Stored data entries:
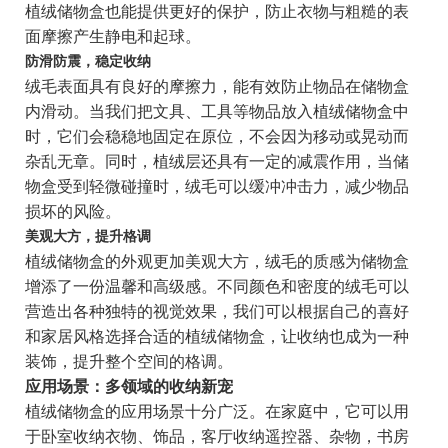
植绒储物盒也能提供更好的保护，防止衣物与粗糙的表
面摩擦产生静电和起球。
防滑防震，稳定收纳
绒毛表面具有良好的摩擦力，能有效防止物品在储物盒
内滑动。当我们把文具、工具等物品放入植绒储物盒中
时，它们会稳稳地固定在原位，不会因为移动或晃动而
杂乱无章。同时，植绒层还具有一定的减震作用，当储
物盒受到轻微碰撞时，绒毛可以缓冲冲击力，减少物品
损坏的风险。
美观大方，提升格调
植绒储物盒的外观更加美观大方，绒毛的质感为储物盒
增添了一份温馨和高级感。不同颜色和密度的绒毛可以
营造出各种独特的视觉效果，我们可以根据自己的喜好
和家居风格选择合适的植绒储物盒，让收纳也成为一种
装饰，提升整个空间的格调。
应用场景：多领域的收纳新宠
植绒储物盒的应用场景十分广泛。在家庭中，它可以用
于卧室收纳衣物、饰品，客厅收纳遥控器、杂物，书房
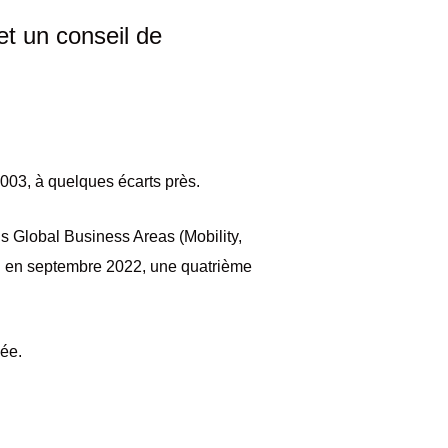
et un conseil de
003, à quelques écarts près.
is Global Business Areas (Mobility,
IBI en septembre 2022, une quatrième
gée.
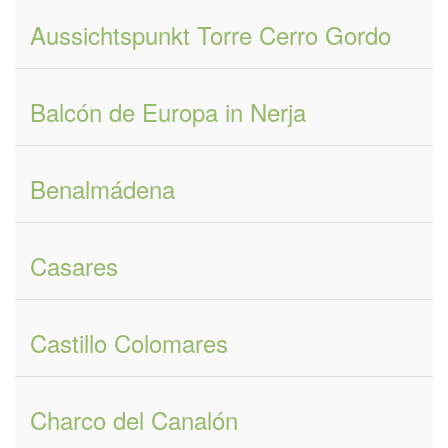
Aussichtspunkt Torre Cerro Gordo
Balcón de Europa in Nerja
Benalmádena
Casares
Castillo Colomares
Charco del Canalón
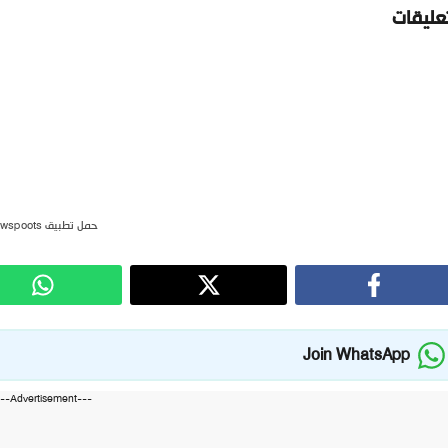
تعليقات
حمل تطبيق newspoots
Join WhatsApp
---Advertisement---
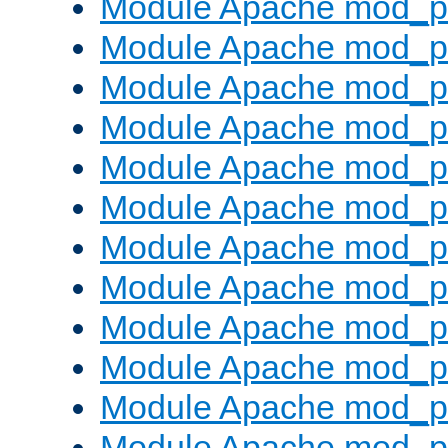
Module Apache mod_p
Module Apache mod_p
Module Apache mod_p
Module Apache mod_p
Module Apache mod_p
Module Apache mod_pr
Module Apache mod_p
Module Apache mod_pr
Module Apache mod_p
Module Apache mod_pr
Module Apache mod_p
Module Apache mod_p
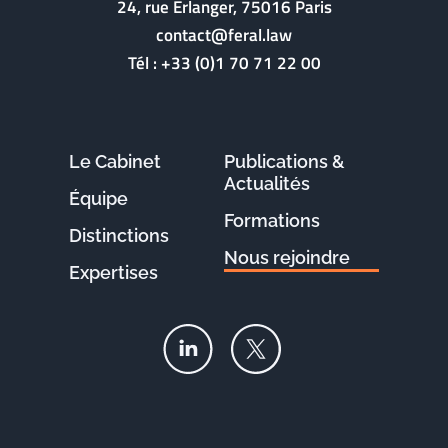
24, rue Erlanger, 75016 Paris
contact@feral.law
Tél :
+33 (0)1 70 71 22 00
Le Cabinet
Publications &
Actualités
Équipe
Formations
Distinctions
Nous rejoindre
Expertises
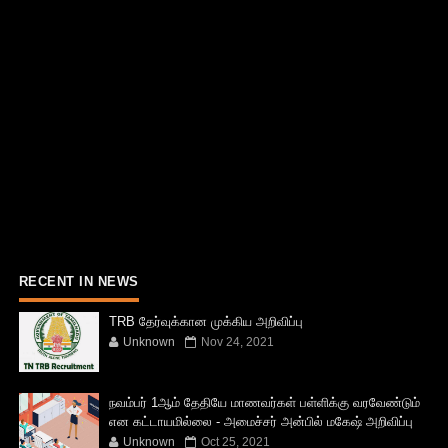
RECENT IN NEWS
TRB தேர்வுக்கான முக்கிய அறிவிப்பு
Unknown
Nov 24, 2021
நவம்பர் 1ஆம் தேதியே மாணவர்கள் பள்ளிக்கு வரவேண்டும்
என கட்டாயமில்லை - அமைச்சர் அன்பில் மகேஷ் அறிவிப்பு
Unknown
Oct 25, 2021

(EXERCISE PROMPT): A faithful copy of every record is needed here. Leave the images out of it.

(WRITTEN RESPONSE):
植绒储物盒也能提供更好的保护，防止衣物与粗糙的表
面摩擦产生静电和起球。
防滑防震，稳定收纳
绒毛表面具有良好的摩擦力，能有效防止物品在储物盒
内滑动。当我们把文具、工具等物品放入植绒储物盒中
时，它们会稳稳地固定在原位，不会因为移动或晃动而
杂乱无章。同时，植绒层还具有一定的减震作用，当储
物盒受到轻微碰撞时，绒毛可以缓冲冲击力，减少物品
损坏的风险。
美观大方，提升格调
植绒储物盒的外观更加美观大方，绒毛的质感为储物盒
增添了一份温馨和高级感。不同颜色和密度的绒毛可以
营造出各种独特的视觉效果，我们可以根据自己的喜好
和家居风格选择合适的植绒储物盒，让收纳也成为一种
装饰，提升整个空间的格调。
应用场景：多领域的收纳新宠
植绒储物盒的应用场景十分广泛。在家庭中，它可以用
于卧室收纳衣物、饰品，客厅收纳遥控器、杂物，书房
et un conseil de
003, à quelques écarts près.
is Global Business Areas (Mobility,
IBI en septembre 2022, une quatrième
gée.
Aussichtspunkt Torre Cerro Gordo
Balcón de Europa in Nerja
Benalmádena
Casares
Castillo Colomares
Charco del Canalón
تعليقات
حمل تطبيق newspoots
Join WhatsApp
---Advertisement---
Module Apache mod_p
Module Apache mod_p
Module Apache mod_p
Module Apache mod_p
Module Apache mod_p
Module Apache mod_pr
Module Apache mod_p
Module Apache mod_pr
Module Apache mod_p
Module Apache mod_pr
Module Apache mod_p
Module Apache mod_p
24, rue Erlanger, 75016 Paris
contact@feral.law
Tél :
+33 (0)1 70 71 22 00
Le Cabinet
Publications &
Actualités
Équipe
Formations
Distinctions
Nous rejoindre
Expertises
RECENT IN NEWS
TRB தேர்வுக்கான முக்கிய அறிவிப்பு
Unknown
Nov 24, 2021
நவம்பர் 1ஆம் தேதியே மாணவர்கள் பள்ளிக்கு வரவேண்டும்
என கட்டாயமில்லை - அமைச்சர் அன்பில் மகேஷ் அறிவிப்பு
Unknown
Oct 25, 2021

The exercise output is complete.